The result is not statistically significant (p = 0.4267). Fail to reject the null hypothesis.


## Now, let's try the differences between client_ids

In [9]:
nc_control = control['client_id'].nunique()
nc_test = test['client_id'].nunique()

# Identify clients who completed the whole process
completed_clients_control = control[control['to_step'] == 'confirm']['client_id'].nunique()
completed_clients_test = test[test['to_step'] == 'confirm']['client_id'].nunique()

print(f"Total number of clients in the control group: {nc_control}")
print(f"Clients who completed the process in the control group: {completed_clients_control}\n")
print(f"Total number of clients in the test group: {nc_test}")
print(f"Clients who completed the process in the test group: {completed_clients_test}")
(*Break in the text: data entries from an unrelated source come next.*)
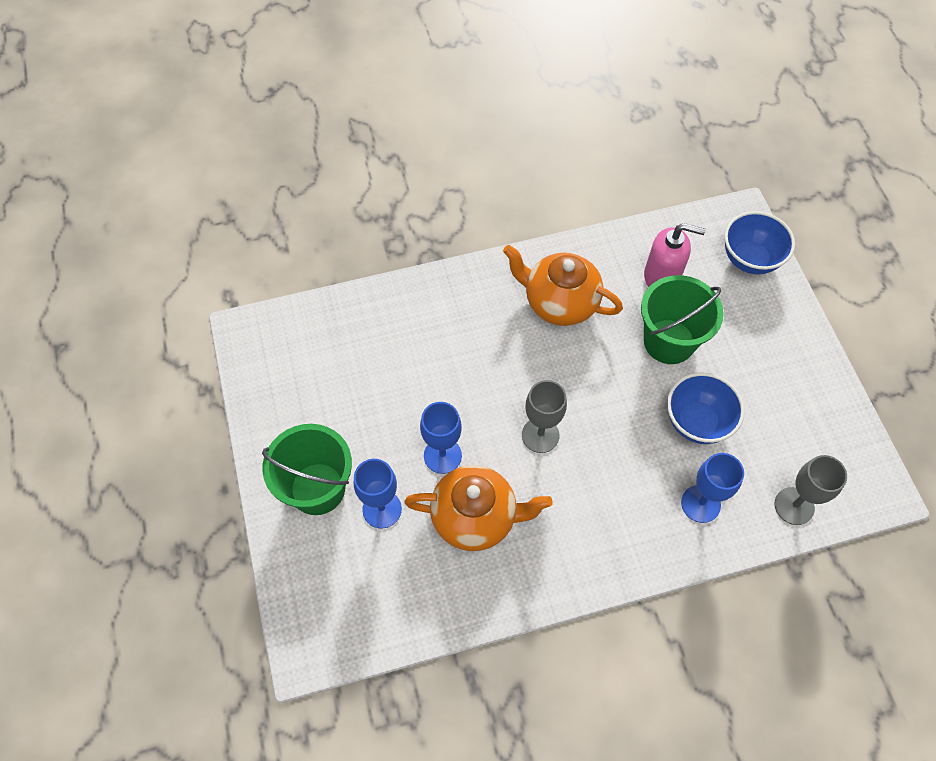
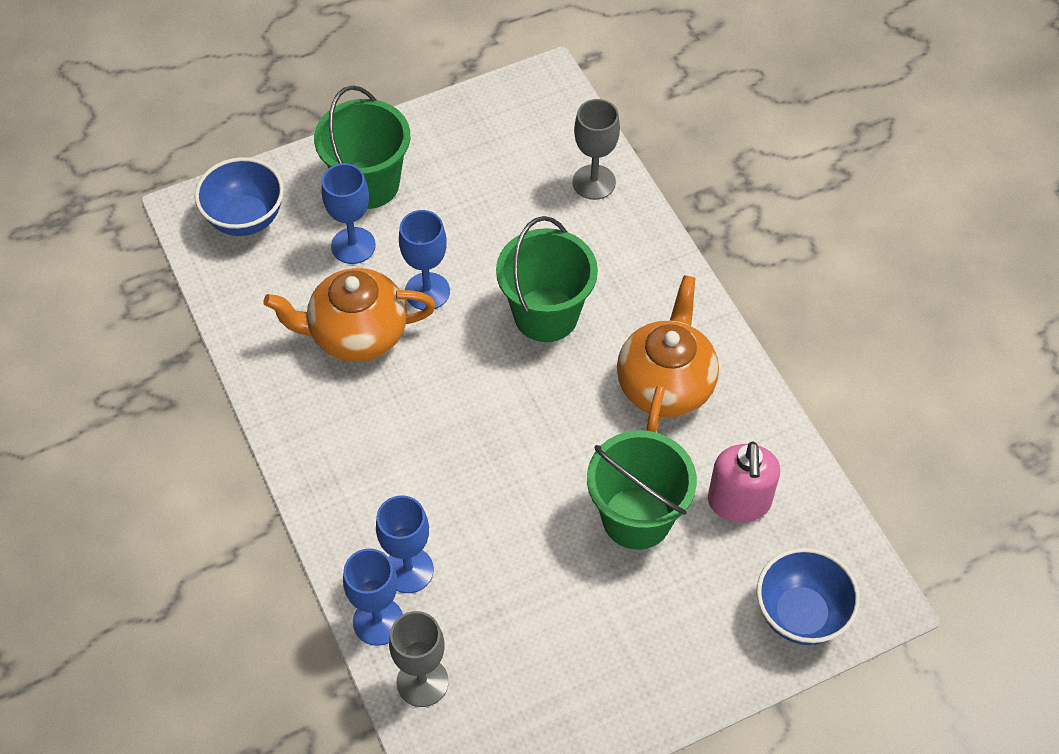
camera: 80 degrees right, 5 degrees down
(475, 517) = (356, 335): orange teapot -> orange teapot turned 90 degrees clockwise
(482, 371) = (546, 315): none -> green bucket
(540, 435) = (471, 386): grey goblet -> grey goblet (594, 182)
(697, 422) = (522, 559): blue bowl -> blue bowl (245, 219)
(743, 532) = (378, 621): none -> blue goblet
Total number of clients in the control group: 20177
Clients who completed the process in the control group: 15225

Total number of clients in the test group: 24287
Clients who completed the process in the test group: 18293


In [10]:
# Calculate proportions
pc_control = completed_clients_control / nc_control
pc_test = completed_clients_test / nc_test

display(pc_control)
display(pc_test)

0.7545720374684046

0.7532013011075884

In [11]:
# Pooled proportion
pooled_pc = (completed_clients_test + completed_clients_control) / (nc_test + nc_control)

In [12]:
# Standard error
se = np.sqrt(pooled_p * (1 - pooled_pc) * (1 / nc_test + 1 / nc_control))

# Z-Statistic
zc_stat = (pc_test - pc_control) / se
print(z_stat)

0.1847315286322637


In [13]:
# One-tailed p-value
pc_value = 1 - norm.cdf(zc_stat)

In [14]:
alpha = 0.05  # Significance level

if pc_value < alpha:
    print(f"The result is statistically significant (p = {pc_value:.4f}). Reject the null hypothesis.")
else:
    print(f"The result is not statistically significant (p = {pc_value:.4f}). Fail to reject the null hypothesis.")

The result is not statistically significant (p = 0.6416). Fail to reject the null hypothesis.